■ Aim of the task:
Would you repeat, exactly as given, the line with "det totalitære regimet, som" and every line after it to the end of the entries?

------------------------------------------------

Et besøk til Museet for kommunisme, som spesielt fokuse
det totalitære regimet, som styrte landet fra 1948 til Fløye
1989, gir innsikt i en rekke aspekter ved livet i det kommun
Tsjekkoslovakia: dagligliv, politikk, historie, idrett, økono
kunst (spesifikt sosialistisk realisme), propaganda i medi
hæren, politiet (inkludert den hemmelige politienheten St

------------------------------------------------

■ Response area:
det totalitære regimet, som styrte landet fra 1948 til Fløye
1989, gir innsikt i en rekke aspekter ved livet i det kommun
Tsjekkoslovakia: dagligliv, politikk, historie, idrett, økono
kunst (spesifikt sosialistisk realisme), propaganda i medi
hæren, politiet (inkludert den hemmelige politienheten St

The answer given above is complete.